CulverTalks could not have come at a better time.
With the chaos in Washington, gun control protests, and lawsuits of sexual harassment Culver City students, staff, and parents needed the inspiration CulverTalks provided.
The night opened with Assistant Principal for Curriculum and Instruction at Culver City High School, Jonique Burton, telling the story her daughter Jillian who, born with down syndrome, launched Burton on a passionate path to gain access to learning for all students, regardless of their ability.
As the night continued, seniors spoke with the utmost confidence. Jonathan Loughlin claimed that responsibility at a young age teaches skills like perseverance and making mac and cheese.
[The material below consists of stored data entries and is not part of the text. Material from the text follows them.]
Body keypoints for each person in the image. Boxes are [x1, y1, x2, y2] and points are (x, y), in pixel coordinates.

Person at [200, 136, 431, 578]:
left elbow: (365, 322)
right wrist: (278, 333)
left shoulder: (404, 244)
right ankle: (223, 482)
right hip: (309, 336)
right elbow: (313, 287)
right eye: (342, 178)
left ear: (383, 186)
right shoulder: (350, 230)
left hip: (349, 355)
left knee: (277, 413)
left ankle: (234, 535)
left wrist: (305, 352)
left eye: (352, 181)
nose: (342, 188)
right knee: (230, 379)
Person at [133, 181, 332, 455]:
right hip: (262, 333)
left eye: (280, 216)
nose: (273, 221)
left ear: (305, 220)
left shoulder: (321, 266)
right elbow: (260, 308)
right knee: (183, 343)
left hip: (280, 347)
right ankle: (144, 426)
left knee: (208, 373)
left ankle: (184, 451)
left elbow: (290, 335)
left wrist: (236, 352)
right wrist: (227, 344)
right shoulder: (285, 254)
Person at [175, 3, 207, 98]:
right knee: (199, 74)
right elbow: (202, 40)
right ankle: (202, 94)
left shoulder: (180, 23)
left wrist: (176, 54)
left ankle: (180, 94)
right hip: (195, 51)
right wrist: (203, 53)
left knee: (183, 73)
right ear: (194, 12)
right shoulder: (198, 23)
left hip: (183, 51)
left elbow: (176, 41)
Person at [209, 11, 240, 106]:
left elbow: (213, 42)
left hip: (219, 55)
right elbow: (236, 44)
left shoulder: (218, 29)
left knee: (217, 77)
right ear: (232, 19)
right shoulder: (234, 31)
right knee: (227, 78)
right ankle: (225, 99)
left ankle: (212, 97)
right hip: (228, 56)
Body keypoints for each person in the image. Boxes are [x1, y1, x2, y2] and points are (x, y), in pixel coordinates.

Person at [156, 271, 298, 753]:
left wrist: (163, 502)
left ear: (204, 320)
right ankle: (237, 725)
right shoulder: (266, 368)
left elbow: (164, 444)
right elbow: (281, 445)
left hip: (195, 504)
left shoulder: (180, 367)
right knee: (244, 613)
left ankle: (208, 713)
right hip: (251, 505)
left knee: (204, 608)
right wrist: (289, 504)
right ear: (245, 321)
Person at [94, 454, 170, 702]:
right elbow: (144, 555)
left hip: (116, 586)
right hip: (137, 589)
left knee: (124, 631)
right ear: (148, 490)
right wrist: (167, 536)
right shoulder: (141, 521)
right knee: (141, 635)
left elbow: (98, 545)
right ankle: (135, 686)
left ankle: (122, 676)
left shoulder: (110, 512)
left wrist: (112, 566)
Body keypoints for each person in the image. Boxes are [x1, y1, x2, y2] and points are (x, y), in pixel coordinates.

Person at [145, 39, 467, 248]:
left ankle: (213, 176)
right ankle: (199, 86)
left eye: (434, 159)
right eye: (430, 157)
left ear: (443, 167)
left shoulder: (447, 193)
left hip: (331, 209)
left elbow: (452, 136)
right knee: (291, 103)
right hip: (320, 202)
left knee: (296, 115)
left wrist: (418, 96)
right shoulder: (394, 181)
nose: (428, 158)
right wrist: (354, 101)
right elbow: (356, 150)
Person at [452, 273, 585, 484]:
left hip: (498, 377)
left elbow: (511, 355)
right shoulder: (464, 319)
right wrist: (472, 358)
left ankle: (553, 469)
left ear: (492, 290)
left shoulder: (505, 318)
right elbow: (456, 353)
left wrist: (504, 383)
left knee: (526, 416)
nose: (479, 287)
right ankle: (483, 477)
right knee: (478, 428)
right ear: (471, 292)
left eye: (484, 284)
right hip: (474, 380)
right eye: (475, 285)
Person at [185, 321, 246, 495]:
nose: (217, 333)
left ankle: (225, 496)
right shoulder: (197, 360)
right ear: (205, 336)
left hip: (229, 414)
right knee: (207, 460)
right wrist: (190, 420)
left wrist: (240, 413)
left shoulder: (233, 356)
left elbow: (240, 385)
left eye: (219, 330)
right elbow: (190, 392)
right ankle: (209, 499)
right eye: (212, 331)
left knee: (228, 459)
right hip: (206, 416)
Jaden Kimura spoke of the social construct of success and intelligence, and Max Jordan almost convinced the audience they wanted to run, but then intermission made them realize they were sane.
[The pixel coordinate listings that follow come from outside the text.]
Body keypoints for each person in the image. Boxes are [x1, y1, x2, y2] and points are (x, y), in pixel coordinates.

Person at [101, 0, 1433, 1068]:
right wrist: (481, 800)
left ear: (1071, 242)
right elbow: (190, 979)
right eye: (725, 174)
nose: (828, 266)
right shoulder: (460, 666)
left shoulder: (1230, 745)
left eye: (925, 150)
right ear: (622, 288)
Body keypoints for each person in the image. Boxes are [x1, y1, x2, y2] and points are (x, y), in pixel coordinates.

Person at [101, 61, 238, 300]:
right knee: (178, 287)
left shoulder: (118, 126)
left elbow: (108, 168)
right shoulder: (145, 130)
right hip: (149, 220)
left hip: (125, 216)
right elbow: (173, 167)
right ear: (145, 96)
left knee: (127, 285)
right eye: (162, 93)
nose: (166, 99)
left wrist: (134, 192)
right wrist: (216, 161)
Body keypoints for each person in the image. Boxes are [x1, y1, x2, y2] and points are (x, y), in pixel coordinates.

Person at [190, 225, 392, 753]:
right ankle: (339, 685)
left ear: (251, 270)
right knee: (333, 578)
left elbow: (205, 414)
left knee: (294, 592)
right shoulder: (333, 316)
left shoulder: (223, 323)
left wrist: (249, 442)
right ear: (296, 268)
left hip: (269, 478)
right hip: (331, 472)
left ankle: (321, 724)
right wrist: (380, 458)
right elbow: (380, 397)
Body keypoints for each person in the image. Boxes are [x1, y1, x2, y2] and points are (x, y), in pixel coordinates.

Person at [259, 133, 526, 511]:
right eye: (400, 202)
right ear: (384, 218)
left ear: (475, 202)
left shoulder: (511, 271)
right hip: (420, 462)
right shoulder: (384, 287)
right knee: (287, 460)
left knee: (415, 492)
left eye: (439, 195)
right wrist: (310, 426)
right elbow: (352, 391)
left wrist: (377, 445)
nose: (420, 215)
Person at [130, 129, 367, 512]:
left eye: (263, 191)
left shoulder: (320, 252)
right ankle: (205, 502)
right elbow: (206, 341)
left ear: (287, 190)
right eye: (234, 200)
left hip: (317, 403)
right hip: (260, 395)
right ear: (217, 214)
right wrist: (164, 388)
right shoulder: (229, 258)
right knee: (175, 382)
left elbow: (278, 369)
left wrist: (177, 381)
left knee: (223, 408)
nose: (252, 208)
Emma Fabros, another senior, stood on stage in her classically stylish ensemble and captured the audience with her enthusiasm. Fabros began the Messy Effect Club on campus and her work can be seen in positive, colorful sticky notes littered across lockers throughout the school year. Along the same vein, staff member Melisa Torbati, crowned Kindness Queen for the night, showed the audience how small acts of kindness can have a big impact on others as well as one’s own mood.
Following Torbati was the story of senior Daniela Flores, one that had the audience near tears by the time she reached the climax of her story arc. Flores told the audience that the “protagonist of your story [is] you” and showed the power of a positive community through her own struggle with depression.
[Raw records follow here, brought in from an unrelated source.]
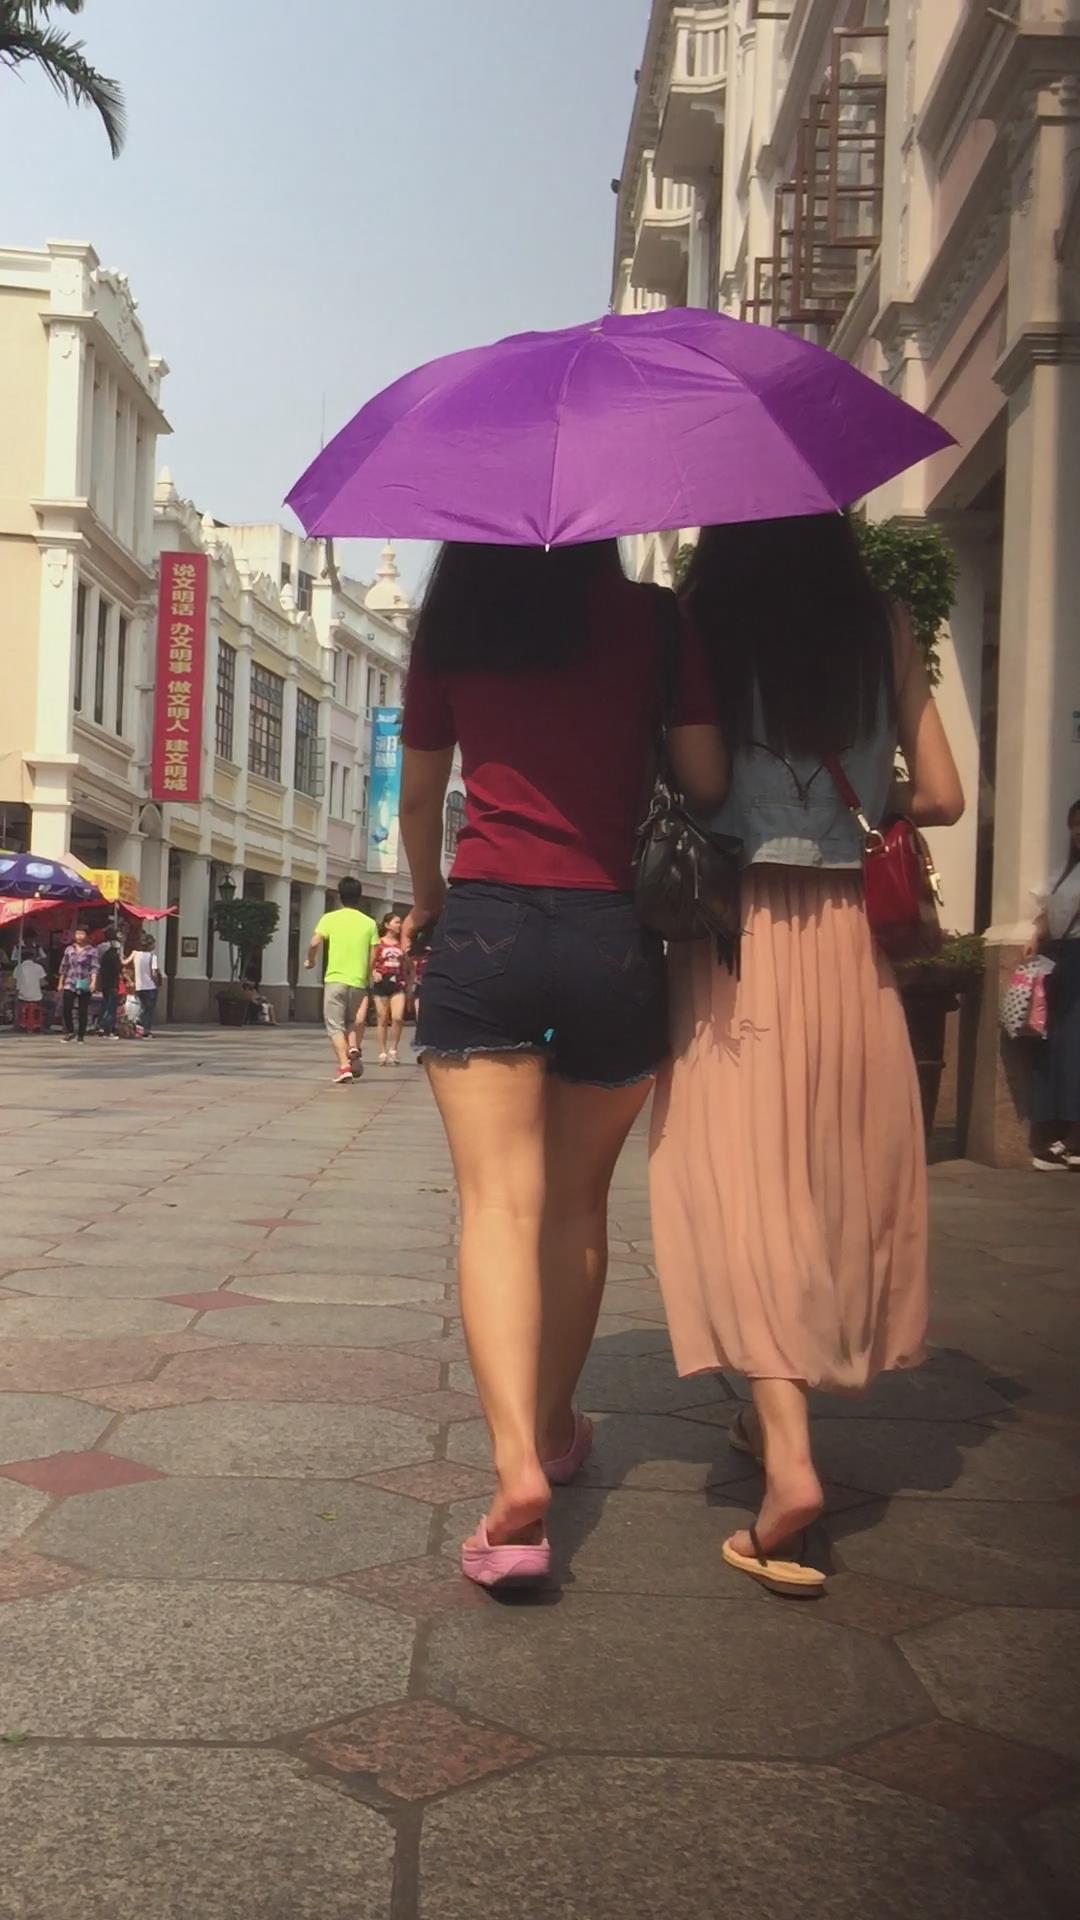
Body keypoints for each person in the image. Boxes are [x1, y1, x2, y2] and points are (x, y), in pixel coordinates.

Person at [400, 539, 724, 1590]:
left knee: (498, 1206)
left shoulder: (452, 627)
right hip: (613, 933)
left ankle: (513, 1476)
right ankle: (552, 1429)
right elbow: (706, 777)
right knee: (580, 1205)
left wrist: (431, 898)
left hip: (485, 925)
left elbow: (419, 801)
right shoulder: (656, 619)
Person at [650, 513, 964, 1597]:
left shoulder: (700, 621)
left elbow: (699, 786)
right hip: (847, 942)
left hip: (736, 937)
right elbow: (943, 795)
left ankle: (789, 1461)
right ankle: (776, 1412)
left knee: (741, 1179)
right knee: (827, 1174)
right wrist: (857, 793)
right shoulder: (884, 622)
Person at [1026, 798, 1080, 1171]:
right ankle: (1064, 1134)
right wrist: (1036, 934)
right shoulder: (1065, 870)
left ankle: (1074, 1140)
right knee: (1058, 1045)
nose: (1078, 832)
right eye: (1074, 824)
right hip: (1061, 958)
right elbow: (1049, 910)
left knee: (1073, 1044)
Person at [305, 876, 378, 1085]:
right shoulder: (370, 923)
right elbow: (374, 955)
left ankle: (345, 1066)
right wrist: (367, 975)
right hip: (358, 981)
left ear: (340, 896)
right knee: (353, 1020)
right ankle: (353, 1048)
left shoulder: (329, 918)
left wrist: (311, 960)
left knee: (335, 1025)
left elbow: (314, 942)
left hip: (335, 979)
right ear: (360, 896)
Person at [371, 912, 408, 1064]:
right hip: (382, 983)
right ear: (387, 925)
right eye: (396, 922)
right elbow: (371, 962)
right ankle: (382, 1051)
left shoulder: (402, 944)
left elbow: (407, 965)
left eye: (400, 922)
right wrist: (373, 973)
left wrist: (409, 983)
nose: (399, 925)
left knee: (397, 1017)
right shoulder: (378, 943)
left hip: (398, 983)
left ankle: (393, 1049)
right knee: (382, 1017)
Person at [59, 925, 97, 1042]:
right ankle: (70, 1031)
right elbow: (64, 966)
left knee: (83, 1010)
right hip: (70, 981)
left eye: (82, 934)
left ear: (87, 936)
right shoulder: (69, 949)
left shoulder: (92, 951)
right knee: (66, 1008)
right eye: (77, 934)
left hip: (84, 981)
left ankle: (81, 1035)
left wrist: (93, 982)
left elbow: (94, 967)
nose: (79, 936)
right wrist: (60, 982)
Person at [124, 935, 162, 1036]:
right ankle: (146, 1030)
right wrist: (157, 983)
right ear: (150, 945)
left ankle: (138, 1027)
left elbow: (124, 962)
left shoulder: (135, 954)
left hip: (139, 986)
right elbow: (154, 973)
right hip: (150, 986)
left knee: (141, 1007)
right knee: (149, 1009)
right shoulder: (152, 957)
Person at [94, 929, 123, 1038]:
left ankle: (100, 1026)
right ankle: (107, 1028)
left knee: (105, 1003)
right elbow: (121, 962)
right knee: (111, 1006)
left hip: (103, 978)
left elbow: (97, 962)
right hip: (113, 979)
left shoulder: (100, 947)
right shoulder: (118, 947)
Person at [14, 944, 47, 1030]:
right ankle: (46, 1027)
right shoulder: (39, 967)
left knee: (13, 1003)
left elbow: (14, 983)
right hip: (37, 998)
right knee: (52, 1005)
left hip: (22, 997)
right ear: (33, 958)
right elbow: (43, 983)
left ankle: (19, 1025)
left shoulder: (18, 968)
Liam Wall was the only junior at CulverTalks and the youngest speaker of the night. Still, he had a natural elocution that captivated the audience as he encouraged them to “Just Get Started,” that being Wall’s own mantra. The final speaker of the evening was senior Sergio Muñoz with a touching story of his great grandmother and the importance of memories in capturing someone else’s vitality.
When CCHS students, parents, and staff emerged from the four walls of the MPR they found themselves inspired and engaged in their community with a beautiful mess of ideas and positivity to fuel their own endeavors.